Saved entries:
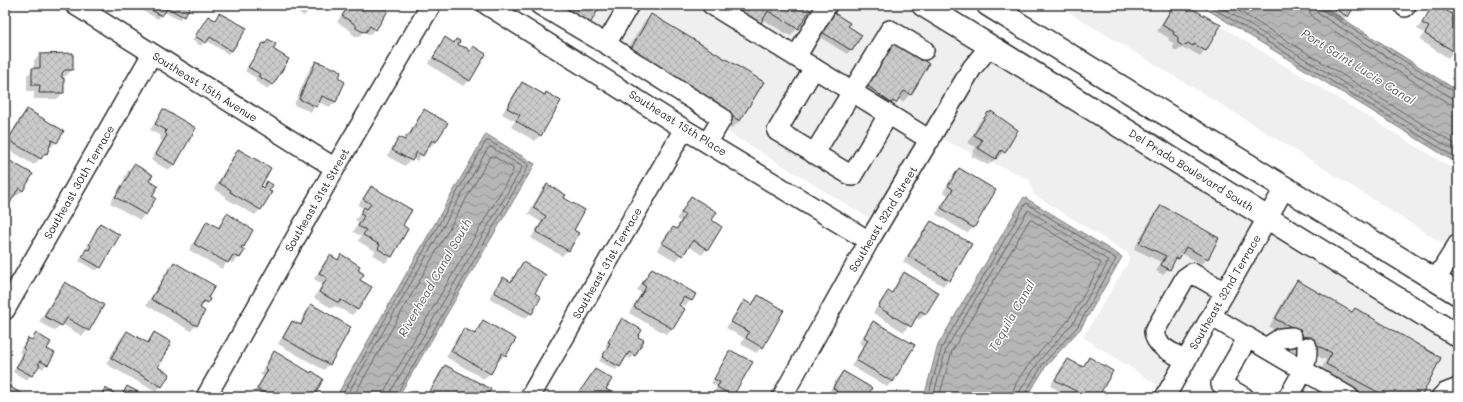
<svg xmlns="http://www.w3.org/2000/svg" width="1463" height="402" viewBox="0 0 1463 402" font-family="Mali,sans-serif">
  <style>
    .built { fill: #efefef }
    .water { fill: url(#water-waves); stroke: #7e7e7e }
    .shadow { fill: #0003 }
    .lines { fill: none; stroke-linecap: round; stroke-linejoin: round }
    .shore { stroke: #636363; stroke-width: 1 }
    .building { fill: url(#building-cross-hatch); stroke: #2b2b2b }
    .minor-casing { stroke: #2b2b2b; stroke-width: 22 }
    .major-casing { stroke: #2b2b2b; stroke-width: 25 }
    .minor { stroke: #fff; stroke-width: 19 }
    .major { stroke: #fff; stroke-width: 22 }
    .labels { text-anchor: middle; stroke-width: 3; stroke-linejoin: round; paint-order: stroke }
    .street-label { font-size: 11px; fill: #2b2b2b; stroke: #fff }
    .water-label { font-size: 12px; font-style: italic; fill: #5c5c5c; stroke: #fff }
  </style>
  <defs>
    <pattern id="water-waves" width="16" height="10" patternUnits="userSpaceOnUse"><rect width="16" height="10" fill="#b6b6b6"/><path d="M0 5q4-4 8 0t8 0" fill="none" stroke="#949494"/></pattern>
    <pattern id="building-cross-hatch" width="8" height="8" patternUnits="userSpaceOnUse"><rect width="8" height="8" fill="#cbcbcb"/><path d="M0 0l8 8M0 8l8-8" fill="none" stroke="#aeaeae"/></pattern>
  </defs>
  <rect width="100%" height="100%" fill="#fff"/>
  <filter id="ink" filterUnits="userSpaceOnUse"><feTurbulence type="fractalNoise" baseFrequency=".025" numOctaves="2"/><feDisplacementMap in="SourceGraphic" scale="8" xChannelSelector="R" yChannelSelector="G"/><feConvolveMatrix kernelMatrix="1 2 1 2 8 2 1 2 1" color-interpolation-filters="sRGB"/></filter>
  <g filter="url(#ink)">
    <path class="built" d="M518,5H905L1458,348V397H1354L1207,311L1162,388L1083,337L1129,261V254L1033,194L1030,180L925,131L869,218Z
      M1057,5H1186L1458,172V253L1245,119Z"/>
    <path class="water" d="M1200,5H1321L1458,91V164Z
      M486,134L535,164L398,397H336Z
      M1024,197L1122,257L1081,328L1046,366L1027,397H924L938,345Z"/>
    <path class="shadow" d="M147,5H190L179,20L164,12L158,19L143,11Z
      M285,5H312L304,16Z
      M348,5H377L375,29L369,35L364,31L359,37L355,36L351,33V31L337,22Z
      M707,5H802L809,10L797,29L790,36L762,19Z
      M1173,5H1184L1205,50L1200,56L1188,49L1187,51L1182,48L1177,51L1173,49V43L1168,40L1169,38L1157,31Z
      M1314,5H1354L1342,22Z
      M1434,5L1450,14L1455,9L1458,11V45L1448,58L1420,40L1424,33L1417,29Z
      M220,14L231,50L228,54L206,40L201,46L192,40L208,17L214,21Z
      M652,15L763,82L740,121L732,128L621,61L644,22Z
      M834,15L847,27L851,50L847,54L818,36Z
      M445,39L453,43L456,40L457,46L468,52L473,47L485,54L469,81L463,86L428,64L440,44Z
      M268,40L272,49L288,59L268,89L255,81L256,78L245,71L260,48Z
      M881,54L910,94L903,102L898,99L888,110L858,92Z
      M40,55L72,70L66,76H61V79H63V93L57,99H34V91H27V75L34,69V60Z
      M316,62L340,72L337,79L336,102L330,107L318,102L311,112L294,105L310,68Z
      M523,83L544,96L547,93L540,135L535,141L511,127L515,121L502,114L517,89Z
      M27,110L62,131L56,142L34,165L5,147V144L21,116Z
      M163,111L194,128L174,165L168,170L151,160L162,141L160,139L161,136L150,130Z
      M424,111L435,142L430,147L428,146L417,161L412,158L405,166L387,156L399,138L404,140L406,138L419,116Z
      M988,113L1004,152L988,165L971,156L976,147L968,143L980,121Z
      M239,150L259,186L262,188L267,183L261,209L255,215L225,198L226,196L214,189L233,156Z
      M5,160L23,190L17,196L14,194L5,209Z
      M134,165L148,181L151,196L145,214L140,220L110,203L125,179L124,178L128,171Z
      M959,169L995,190L973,228L967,233L936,214L948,195L943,192L953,175Z
      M547,185L563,198L568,250L562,256L531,238L541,222L528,214L541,191Z
      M371,187L401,226L407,229L391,257L385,263L373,255L375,251L358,241L361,236L353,232L359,222L355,220L364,209L358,205Z
      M692,197L710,220L707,249L702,255L688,246L676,261L657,250L667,234L673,228L675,230L680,221L676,219Z
      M1161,206L1218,239L1207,258L1201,264L1181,253L1163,275L1156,271L1161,262L1134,249L1155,212Z
      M227,215L243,246L240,249L239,257L233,263L228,261L222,269L189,250L202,228L208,223L217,228Z
      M931,223L949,280L943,286L903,262L925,228Z
      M100,224V267L96,271L79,261L87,249L86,248Z
      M330,256L336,260L341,256L357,270L359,281L357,310L352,315L335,306L332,308L314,298L322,284L314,279L324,262Z
      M174,263L208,300L200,309L196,325L191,331L146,305L168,269Z
      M523,263L534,294L531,313L525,319L489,298L497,284L503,278L510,282Z
      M652,269L691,300L685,306L679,303L678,306L683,309L672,329L666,334L629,313L641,293L637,290Z
      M904,274L937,293L925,314L919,320L915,317L904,332L873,313L883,298L889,292L891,293L899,279Z
      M1297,281L1420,397H1366L1320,372L1326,360L1304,350L1277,356L1287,335L1269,327L1290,289Z
      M65,283L103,305L88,330L82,336L62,324L55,331L39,322L59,289Z
      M758,296L762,347L756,353L741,344L744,338L726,328L739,307L744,301L750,305Z
      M311,305L329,364L324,370L278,344L287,328L293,322L299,326L305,311Z
      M622,319L634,355L631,359L625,356L616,370L599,361L607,347L605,346Z
      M483,321L505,355L499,361L497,360L490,373L484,379L446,357L458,335L464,329L473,334Z
      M873,322L893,381L887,387L851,366L863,346L859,343L868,328Z
      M127,332L146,343L154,333L157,367L161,386L156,392L106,364L121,338Z
      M36,334L46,350L53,354L43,369L38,366L27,380L13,372L18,363L22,354L19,352L24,343L28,339L31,341Z
      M730,352L752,362L732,396L724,397L714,391L717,387L711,383Z
      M275,353L312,397H257L252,395L263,376L260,374L269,358Z
      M1089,359L1100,392L1108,397H1070L1050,386L1062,366L1068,360L1081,368Z
      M445,366L485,397H426L440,372Z
      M595,370L605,390L611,397H575Z
      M843,372L866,395L869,397H832L828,394L837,378Z
      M128,387L145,397H119Z"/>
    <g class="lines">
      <path class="shore" d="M1208,5L1458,159
        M1217,5L1458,153
        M1229,5L1458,146
        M1308,5L1310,13L1315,19L1448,103L1458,106
        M1314,5L1315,10L1319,14L1452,98L1458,99
        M1319,5L1322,10L1458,94
        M341,397L486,141H489L528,164V167L395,397
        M346,397L488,148L491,147L521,166L522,168L391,391L390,397
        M353,397L490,157L493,156L513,168V171L386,388L384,397
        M928,397L942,347L1026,203L1116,259L1078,326L1043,364L1023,397
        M933,397L946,349L1028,210L1109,261L1073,323L1039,361L1020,391L1018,397
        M939,397L952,351L1030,219L1101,263C1091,282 1081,301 1069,319C1056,338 1013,373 1012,397"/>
    </g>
    <path class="building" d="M147,5H191L184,17L168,8L162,16L146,7Z
      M300,5H314L310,11Z
      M349,5H379L388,11L376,30L370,26L366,32L361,31L356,28V25L342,16Z
      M553,5H601L588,27Z
      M726,5H804L810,10L798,29L768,11L760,25Z
      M1174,5H1186L1221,25L1206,51L1194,44L1193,46L1188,43L1183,46L1178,43V37L1173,34L1174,32L1162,25Z
      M1329,5H1355L1348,17Z
      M1433,5H1437L1452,14L1455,8L1458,10V47L1455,52L1425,34L1429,27L1422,23Z
      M219,13L247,28L232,51L210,37L206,43L195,36L208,16L215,20Z
      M834,13L850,23L848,26L862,35L852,51L822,32Z
      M651,14L764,82L740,121L628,54Z
      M445,37L454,43L456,39L460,41L458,45L467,48L469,52L473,46L486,54L470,81L433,58Z
      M889,37L929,64L911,95L904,91L896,103L893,101L891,103L865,84Z
      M268,39L276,44L273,49L289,59L273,85L258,76L260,74L248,67L263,43L265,44Z
      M73,53V70H65L62,73V78H64V93H39L40,85H32V68H40V54Z
      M316,61L333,68H336L341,72L339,78L345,82L336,102L322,96L317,107L299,99Z
      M522,82L545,95L546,92L561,101L541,136L516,121L520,115L507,108Z
      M27,109L64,131L57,143L52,140L47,154L45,153L41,159L8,140Z
      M163,109L196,128L175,165L156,154L167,135L165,133L166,130L155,124Z
      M424,109L448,123L436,142L432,140L423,156L417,152L412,161L392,150L399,137L405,140L407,135L409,136Z
      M991,111L1018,130L1005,153L1001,150L996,159L978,148L982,140L974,135L988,112L990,113Z
      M238,149L271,168L261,186L263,188L267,181L273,185L269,191L272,192L261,210L230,192L231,190L219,183Z
      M5,158L33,174L23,191L19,188L7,208L5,207Z
      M134,164L153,175L149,181L158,186L152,196L156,198L146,215L115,197L130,173L129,172Z
      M959,168L996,190L974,228L941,208L953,189L948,186Z
      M547,184L566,195L564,198L585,210L574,230L579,233L569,251L536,232L546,216L533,208Z
      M371,186L412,210L403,225L408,229L392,257L378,249L380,245L363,235L366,230L358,226L364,216L360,214L364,207L367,209L371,204L363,199Z
      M691,196L717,212L712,220L722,227L708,250L693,240L683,256L662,243L673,227L677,229L685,215L681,213Z
      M1161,205L1219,238L1208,259L1186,247L1179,259L1176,258L1170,270L1161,265L1166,256L1139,243Z
      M227,213L253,230L244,247L242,246L241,248L245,250L240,258L233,255L228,263L194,244L207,221L219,228Z
      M931,221L972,244L950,281L908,256Z
      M100,223L120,235L101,268L82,257L86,249L89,250L91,246L89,244Z
      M341,254L360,266L358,270L364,274L360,280L372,287L358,310L341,300L339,303L319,292L327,278L319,273L330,255L338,260Z
      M174,262L215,286L208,298L210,299L208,303L204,301L200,308L205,311L197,326L151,299Z
      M523,262L546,275L535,293L541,297L532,314L494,292L503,277L511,282Z
      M652,268L696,294L692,301L684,297L679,305L685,309L673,329L634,307L646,287L642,284Z
      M904,272L939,293L926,314L920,311L911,327L878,307L888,291L892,293Z
      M1297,280L1352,312L1355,308L1441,358L1421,397H1387L1326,364L1332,353L1311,342L1299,357L1284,349L1294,328L1275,319Z
      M65,282L104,305L89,331L67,318L62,326L44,316Z
      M758,295L784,310L763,348L746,338L749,332L731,322L744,300L752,305Z
      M311,304L351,327L330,365L283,338L292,321L301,325Z
      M622,318L642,330L638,337L644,340L635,356L629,352L620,367L602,357L610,343L608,342Z
      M483,320L516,339L506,356L502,353L491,374L451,351L464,328L475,334Z
      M873,321L915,345L893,382L856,360L868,340L864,337Z
      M127,331L148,343L154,332L171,342L158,367L170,374L162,387L111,358Z
      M36,333L51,342L47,349L55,353L48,365L40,361L38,364L40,365L32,376L16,367L22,358L25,350L23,348L28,338L32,340Z
      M730,350L753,362L733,396L717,387L720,382L714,379Z
      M274,351L311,373L312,371L323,379L314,397H272L257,389L268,370L265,368Z
      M1089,357L1113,371L1101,392L1110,397H1087L1055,380L1068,359L1083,367Z
      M445,365L491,389L486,397H427Z
      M595,369L612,379L606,389L614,394L613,397H576Z
      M843,371L872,388L868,395L871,397H833L837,391L833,388Z
      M5,384L28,397H5Z
      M127,386L147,397H100L105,388L121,397Z"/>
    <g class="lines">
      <defs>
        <path id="minor" d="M75,5L335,168
          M487,5L684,129L869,241
          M540,5L606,44
          M629,5L606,44L722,118L708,142
          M712,5L930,140
          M1405,7V5
          M796,57L827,5
          M814,68L777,131L852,176L888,115
          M814,154L890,30L924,50
          M1435,281L1458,244
          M5,310L152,54
          M1211,316L1349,397
          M1266,348L1281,338L1292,337
          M1186,360C1175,354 1155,347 1154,332L1185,278L1192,273L1225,292
          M206,397L335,168L431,5
          M530,397L684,129
          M782,397L869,241L972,68L990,46
          M1165,397L1285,187
          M1244,397L1221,384L1248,337
          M1288,397C1298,381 1308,366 1307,347
          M1441,397L1445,393L1458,388"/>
        <path id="major" d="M923,5C1102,114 1279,226 1458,336
          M988,5L1458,294"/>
      </defs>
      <use href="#minor" class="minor-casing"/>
      <use href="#major" class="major-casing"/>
      <use href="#minor" class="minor"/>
      <use href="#major" class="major"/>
    </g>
  </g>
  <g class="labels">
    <g class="street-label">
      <text transform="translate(205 87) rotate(32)" y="4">Southeast 15th Avenue</text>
      <text transform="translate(678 123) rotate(32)" y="4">Southeast 15th Place</text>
      <text transform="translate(1191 170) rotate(32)" y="4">Del Prado Boulevard South</text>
      <text transform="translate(79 182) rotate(-60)" y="4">Southeast 30th Terrace</text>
      <text transform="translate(317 200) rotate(-60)" y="4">Southeast 31st Street</text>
      <text transform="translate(883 219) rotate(-59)" y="4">Southeast 32nd Street</text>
      <text transform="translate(607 263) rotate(-60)" y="4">Southeast 31st Terrace</text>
      <text transform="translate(1225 292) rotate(-60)" y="4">Southeast 32nd Terrace</text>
    </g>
    <g class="water-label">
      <text transform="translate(1358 67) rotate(32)" y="4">Port Saint Lucie Canal</text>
      <text transform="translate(435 278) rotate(-60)" y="4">Riverhead Canal South</text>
      <text transform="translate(1012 316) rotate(-60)" y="4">Tequila Canal</text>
    </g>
  </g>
  <rect width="1463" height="402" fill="none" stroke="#fff" stroke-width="20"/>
  <rect x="10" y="10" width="1443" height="382" fill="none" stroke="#2b2b2b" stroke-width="1.5" filter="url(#ink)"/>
</svg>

● Work instruction
Copy, exactly and only, the lines above that begin with the one containing "M730,352L752,362L732,396L724,397L714,391L717,387L711,383Z" and finish with the one containing "M889,37L929,64L911,95L904,91L896,103L893,101L891,103L865,84Z".

● Exercise output
      M730,352L752,362L732,396L724,397L714,391L717,387L711,383Z
      M275,353L312,397H257L252,395L263,376L260,374L269,358Z
      M1089,359L1100,392L1108,397H1070L1050,386L1062,366L1068,360L1081,368Z
      M445,366L485,397H426L440,372Z
      M595,370L605,390L611,397H575Z
      M843,372L866,395L869,397H832L828,394L837,378Z
      M128,387L145,397H119Z"/>
    <g class="lines">
      <path class="shore" d="M1208,5L1458,159
        M1217,5L1458,153
        M1229,5L1458,146
        M1308,5L1310,13L1315,19L1448,103L1458,106
        M1314,5L1315,10L1319,14L1452,98L1458,99
        M1319,5L1322,10L1458,94
        M341,397L486,141H489L528,164V167L395,397
        M346,397L488,148L491,147L521,166L522,168L391,391L390,397
        M353,397L490,157L493,156L513,168V171L386,388L384,397
        M928,397L942,347L1026,203L1116,259L1078,326L1043,364L1023,397
        M933,397L946,349L1028,210L1109,261L1073,323L1039,361L1020,391L1018,397
        M939,397L952,351L1030,219L1101,263C1091,282 1081,301 1069,319C1056,338 1013,373 1012,397"/>
    </g>
    <path class="building" d="M147,5H191L184,17L168,8L162,16L146,7Z
      M300,5H314L310,11Z
      M349,5H379L388,11L376,30L370,26L366,32L361,31L356,28V25L342,16Z
      M553,5H601L588,27Z
      M726,5H804L810,10L798,29L768,11L760,25Z
      M1174,5H1186L1221,25L1206,51L1194,44L1193,46L1188,43L1183,46L1178,43V37L1173,34L1174,32L1162,25Z
      M1329,5H1355L1348,17Z
      M1433,5H1437L1452,14L1455,8L1458,10V47L1455,52L1425,34L1429,27L1422,23Z
      M219,13L247,28L232,51L210,37L206,43L195,36L208,16L215,20Z
      M834,13L850,23L848,26L862,35L852,51L822,32Z
      M651,14L764,82L740,121L628,54Z
      M445,37L454,43L456,39L460,41L458,45L467,48L469,52L473,46L486,54L470,81L433,58Z
      M889,37L929,64L911,95L904,91L896,103L893,101L891,103L865,84Z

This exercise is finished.